Given an image, we can generate the data URI using the knitr function image_uri("image_name.png"). Knitr also supports data URIs as directly as an image output option, in just the same way that one would specify a custom upload function, using the command

opts_knit$set(upload.fun = image_uri)

Pandoc can also generate HTML with data URIs for images in place of the remote image links using the --self-contained option, where it will download all the external images and encode them. This may be the best strategy for creating archival versions of entries for figshare, etc. Unfortunately the conversion is not available when running markdown to markdown, but can be effected using markdown to HTML, and then back. The only downside of this approach is that the yaml header formatting is lost, and the output markdown used is Pandoc’s flavor.

Difficulties of Data URIs

Not displayed in Github Markdown

My chief disappointment is realizing that Github’s markdown renderer will not display data URIs, so images won’t show up on the Github copy of knitr markdown files. It would have been most convenient to have knitr always embed the images for my scripts and avoid external linking for Github files. This would be particularly helpful for scripts run on remote servers where the compute nodes do not have external web connections and so images have to be uploaded from the head node after running the script. Oh well, hopefully Github will consider addressing this.

I don’t see a good reason why Github markdown doesn’t display images, since markdown displays any other valid HTML. Perhaps it is security related since almost anything can be put in a data URI. It may have something to do with how there server is handling images to begin with, since the images that are displayed come not from the original URL but from a separate link on akamai.net. I did send in a suggestion that they address this and was told they would look into it. Meanwhile I will continue uploading these images externally, and converting to data URIs when generating the files for the notebook version.

Large File Sizes

Because all of the image encoding is embedded directly within the link, and these data URIs are huge. This creates several issues.

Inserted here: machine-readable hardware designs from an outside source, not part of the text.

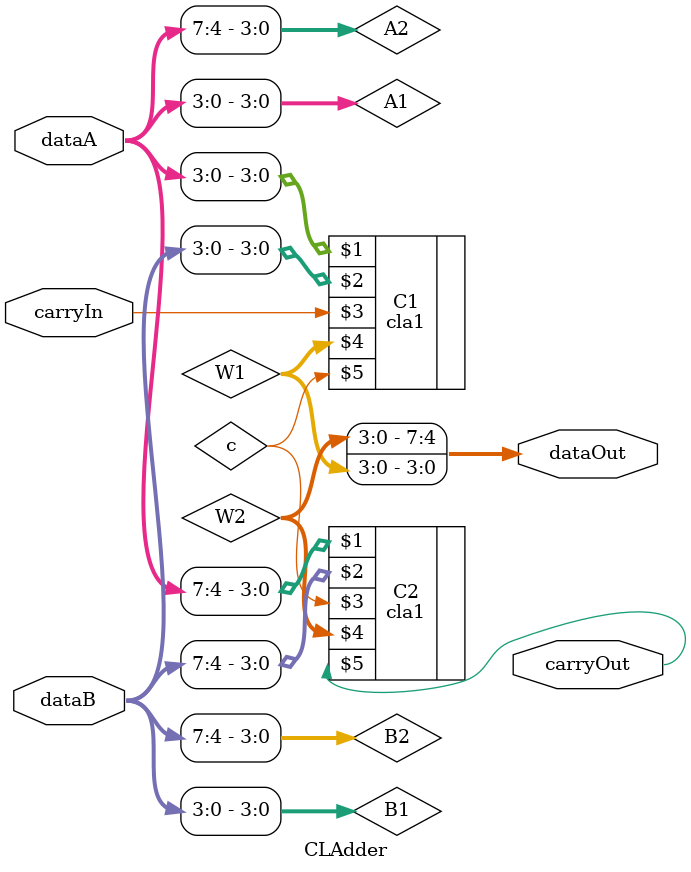
<source format=sv>
`timescale 1ns/1ns
module CLAdder (input [7:0] dataA, dataB, input carryIn, output [7:0] dataOut, output carryOut);
	wire [3:0] A1;
	wire [3:0] A2;
	wire [3:0] B1;
	wire [3:0] B2;
	wire [3:0] W1;
	wire [3:0] W2;
	wire c;
	assign {A2, A1} = dataA;
	assign {B2, B1} = dataB;
	cla1 C1 (A1, B1, carryIn, W1, c);
	cla1 C2 (A2, B2, c, W2, carryOut);
	assign dataOut = {W2, W1};
endmodule
</source>
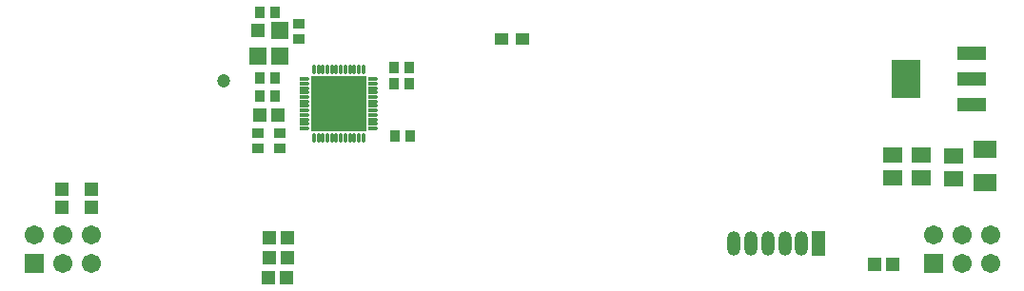
<source format=gbs>
G04 Layer_Color=16711935*
%FSLAX44Y44*%
%MOMM*%
G71*
G01*
G75*
%ADD47R,1.1532X1.2032*%
%ADD49R,1.2032X1.1532*%
%ADD50R,1.0032X0.9532*%
%ADD53R,1.2032X2.2032*%
%ADD54O,1.2032X2.2032*%
%ADD55C,1.7032*%
%ADD56R,1.7032X1.7032*%
%ADD57C,1.2032*%
%ADD58R,1.8034X1.4732*%
%ADD59R,2.0532X1.5032*%
%ADD60R,2.6032X3.5032*%
%ADD61R,2.6032X1.2032*%
%ADD62R,0.9532X1.0032*%
%ADD63C,1.2032*%
%ADD64O,0.8532X0.4032*%
%ADD65O,0.4032X0.8532*%
%ADD66R,4.9032X4.9032*%
%ADD67R,1.5032X1.5032*%
%ADD68R,1.2032X1.2032*%
%ADD69R,1.2032X1.0160*%
D47*
X51011Y50048D02*
D03*
Y66048D02*
D03*
X24879Y50124D02*
D03*
Y66124D02*
D03*
D49*
X763807Y-599D02*
D03*
X747807D02*
D03*
X225212Y22805D02*
D03*
X209212D02*
D03*
X225504Y4722D02*
D03*
X209503D02*
D03*
X208790Y-12700D02*
D03*
X224790D02*
D03*
X217000Y132000D02*
D03*
X201000D02*
D03*
D50*
X199000Y102250D02*
D03*
Y115750D02*
D03*
X219000D02*
D03*
Y102250D02*
D03*
X235384Y213411D02*
D03*
Y199911D02*
D03*
D53*
X697952Y17768D02*
D03*
D54*
X682952D02*
D03*
X667952D02*
D03*
X652952D02*
D03*
X637952D02*
D03*
X622952D02*
D03*
D55*
X50800Y25400D02*
D03*
Y0D02*
D03*
X25400Y25400D02*
D03*
Y0D02*
D03*
X0Y25400D02*
D03*
X850900D02*
D03*
Y0D02*
D03*
X825500Y25400D02*
D03*
Y0D02*
D03*
X800100Y25400D02*
D03*
D56*
X0Y0D02*
D03*
X800100D02*
D03*
D57*
X265062Y148088D02*
D03*
X277062D02*
D03*
X265062Y136088D02*
D03*
X277062D02*
D03*
D58*
X764000Y76000D02*
D03*
Y96320D02*
D03*
X789000Y75840D02*
D03*
Y96160D02*
D03*
X818000Y75680D02*
D03*
Y96000D02*
D03*
D59*
X846458Y101300D02*
D03*
Y72300D02*
D03*
D60*
X776000Y164000D02*
D03*
D61*
X834000Y141000D02*
D03*
X834000Y164000D02*
D03*
X834000Y187000D02*
D03*
D62*
X334819Y112954D02*
D03*
X321319D02*
D03*
X334210Y159659D02*
D03*
X320710D02*
D03*
X334210Y174039D02*
D03*
X320710D02*
D03*
X201250Y149000D02*
D03*
X214750D02*
D03*
X201250Y165000D02*
D03*
X214750D02*
D03*
X200956Y223245D02*
D03*
X214456D02*
D03*
D63*
X168631Y162875D02*
D03*
D64*
X301312Y164088D02*
D03*
Y160088D02*
D03*
Y156088D02*
D03*
Y152088D02*
D03*
Y148088D02*
D03*
Y144088D02*
D03*
Y140088D02*
D03*
Y136088D02*
D03*
Y132088D02*
D03*
Y128088D02*
D03*
Y124088D02*
D03*
Y120088D02*
D03*
X240812D02*
D03*
Y124088D02*
D03*
Y128088D02*
D03*
Y132088D02*
D03*
Y136088D02*
D03*
Y140088D02*
D03*
Y144088D02*
D03*
Y148088D02*
D03*
Y152088D02*
D03*
Y156088D02*
D03*
Y160088D02*
D03*
Y164088D02*
D03*
D65*
X293062Y111838D02*
D03*
X289062D02*
D03*
X285062D02*
D03*
X281062D02*
D03*
X277062D02*
D03*
X273062D02*
D03*
X269062D02*
D03*
X265062D02*
D03*
X261062D02*
D03*
X257062D02*
D03*
X253062D02*
D03*
X249062D02*
D03*
Y172338D02*
D03*
X253062D02*
D03*
X257062D02*
D03*
X261062D02*
D03*
X265062D02*
D03*
X269062D02*
D03*
X273062D02*
D03*
X277062D02*
D03*
X281062D02*
D03*
X285062D02*
D03*
X289062D02*
D03*
X293062D02*
D03*
D66*
X271062Y142088D02*
D03*
D67*
X199161Y184065D02*
D03*
X218862D02*
D03*
Y207065D02*
D03*
D68*
X199161D02*
D03*
D69*
X416376Y199590D02*
D03*
X434376D02*
D03*
M02*

</source>
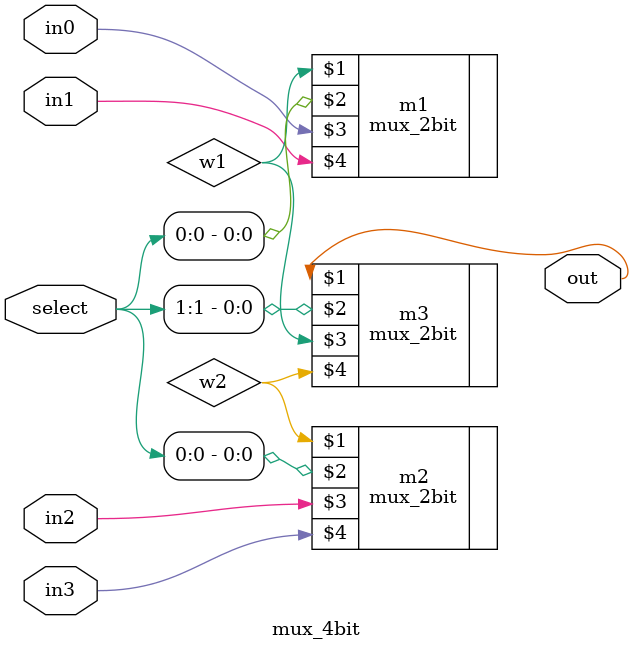
<source format=v>
module mux_4bit(out, select, in0, in1, in2, in3);
    input [1:0] select;
    input in0, in1, in2, in3;
    output out;

    wire w1, w2;

    mux_2bit m1(w1, select[0], in0, in1);
    mux_2bit m2(w2, select[0], in2, in3);
    mux_2bit m3(out, select[1], w1, w2);
endmodule
</source>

The markdown a deal less readable before it is rendered. A decent editor can just fold these away (e.g. select block and zf in vim).
The data URIs increase the filesize of the HTML dramatically. Compression is about 1/3rd more than the original image sizes. This can slow load times and makes the repository larger. As most images in the notebook are generated as basic pngs, the file sizes aren’t huge (100 Kb range), but much larger than the raw HTML.
Not all browsers support Data URIs, so images may not render in older versions of IE
The markdown parser takes much longer to generate the output. This appears to actually time out Jekyll building in my current notebook.

Resolution

I have a branch of the notebook, image-uri, in which (almost) all images are converted to data URIs. Unfortunately, the images do not display on the Github copy and the branch takes rather much longer to compile, making this an impractical standard solution for the notebook.

As I discussed above, I have recently experimented with hosting all images I generate on the local server, removing the dependency and archival concerns of Figshare. Unfortunately, it makes for a very large and potentially more fragile site to have to carry around the complete image log, 99% of which does not appear in the notebook but only on Github script runs. Keeping only the images used in posts makes more sense, but requires an extra step which is otherwise redundant, since the web being what it is can just point to the external copy. To address the primary concern is making sure that the archival copies on figshare include the images, I think I will stick with compiling an archival version with Data URIs while otherwise continuing to host the images on Flickr.

Archival copies can be made using Pandoc by generating the site using the --self-contained option for the pandoc parser in _config.yaml, though this is rather slow. Then the archive would be the HTML files in the _site directory, rather than the raw markdown files. While alternatively I could use a script to just render the markdown, overall it may make more sense to archive the stand-alone HTML, since it includes more metadata and the advantages of the XML formatting.